Глухариха вздохнула.
— Живешь, как птаха, невольна душа: наливки медовы, сахары грецкие и персицкие, узорочья сколько хошь, а все же не казачке жить взаперти!
Алена от неожиданности смолчала. До этой минуты ей в голову не приходило, что другие казачки считают несчастным ее житье. Сама она чувствовала себя счастливой с того мгновенья, когда ее Стенька внезапно откликнулся ей под окном.
— Муж твой неправедное с тобою творит, — продолжала Глухариха. — Их дело мужское — казачьи раздоры, а нашу сестру не обидь! Пошто такой-то пригожей казачке страдать! Когда ж и рядиться, убором хвастать!.. К старости расползешься, как тесто, рожа морщей пойдет, брюхо вперед полезет, а у тебя и наряды зря в сундуках сопрели!
— Сама никуда не хочу! Никого мне не надо! — горячо сказала Алена.
— Сахарный у тебя казак! — усмехнулась старуха. — А слеза на глазах пошто?
Алена поспешно смахнула слезы.
— Чу-ую: сызнова затевает! — догадалась старуха. — Да ты прежде времени не горюй! — утешила она Алену. — Сборы — долгое дело: всех обуть, одеть, всем пищали да сабли… Не казаки ведь приходят, все мужики, их так-то в поход не возьмешь! Покуда всего на них напасешься — и время, глядишь, пройдет, нарадуешься еще на своего атамана… Сколь у вас ныне людей в городке?
— День и ночь скопом лезут со всех сторон! Кто же их ведает, сколько. Да много, чай, стало… Что ни день, что ни два дни, глядишь — тут и новая сотня! — простодушно сказала Алена.
— Вот я тебе и говорю: столь народу в три дня не сготовишь к походу! — продолжала старуха.
— Не нынче, так завтра! — с горечью возразила Алена. — Вот так и живу, будто смерть на пороге!
— И что ты, казачка! Какая же смерть! И матки и бабки так жили: казак-то придет да снова уйдет, а ты все в станице! Али, может, не любит тебя?! Ворожила? — соболезнующе спросила старуха.
— Страшусь ворожить, — шепнула Алена. — Да что ворожба, кума, что ворожба?! За конями к ногайцам послал намедни, еще целу тысячу лошадей указал покупать — не впрок их солить, не пашню пахать на них, — стало, в ратный поход!..
— Может, зазноба где у него? — подсказала старуха.
— Зазноба? — растерянно переспросила Алена. — Нет, не мыслю того.

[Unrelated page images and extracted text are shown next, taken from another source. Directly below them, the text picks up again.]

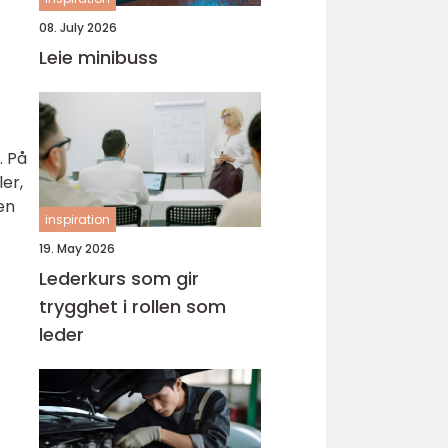
08. July 2026
Leie minibuss
. På
ler,
en
inspiration
19. May 2026
Lederkurs som gir
trygghet i rollen som
leder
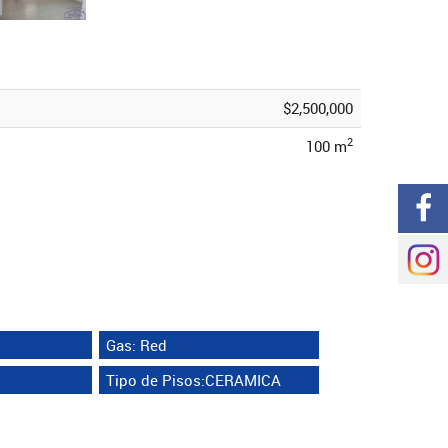
$2,500,000
2
100 m
Gas: Red
Tipo de Pisos:CERAMICA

К ратным делам у него охота, они его и сбивают…
— А на что же тебе, кума, женская сила! — воскликнула гостья. — Ты его сговори помириться с Черкасском. Твой небось ведь Корнея страшится, а тот его опасается… Мужикам-то что! Мужики по Стенькины денежки лезут, чуют богатство! А как станет мошна пуста, что тогда? Кому будет надобен твой атаман?! Надо ему во старшине себя утвердить! Пришел бы ныне в Черкасск, подарил бы Корнея перстнем, сабелькой доброй, как водится в атаманах, коня бы привел в поклон крестну батьке, — не лютый зверь, и сам Корней рад будет миру! И город строить не надо, и денежки оставались бы целы! Рядом с Корнилой отгрохали бы не дом, а хоромы! От доброй-то жизни и твой не захотел бы воевать, сидел бы в Черкасске, да и ты бы, на завидки казачкам, рядилась. Корнилиха локти бы грызла от злости!
Старуха внезапно умолкла, испуганно озираясь: голос Степана послышался рядом, за грудой каких-то бревен…
— Осерчает — увидит! Не любит меня твой казак. Схорони-ка! — заметалась старуха.
— Сиди, кума. Али ты не казачка? — успокоила Алена.
— Страшусь твоего-то! По голосу чую — гневен идет. Под сердитую руку не пасть ему…
Алена Никитична не успела и слова молвить, как тучная Глухариха проворно исчезла в огромной пустой бочке, поваленной среди других возле атаманской землянки…
Степан подошел с Наумовым. Только что он проверял на острове запасы разных товаров и теперь как раз говорил о том, о чем и приехала разведать атаманская подсыльщица и что было важнее всего для Черкасска:
— Огурцов соленых да рыбы и в три года не сожрать, а пороху и всего-то две бочки: в одной пусто, в другой нет ничего! Сбесились, что ли, мои есаулы премудрые? Мирно житьишко себе нашли: было бы жрать, мол, а пороху бог подаст, что ли?! — раздраженно говорил Степан.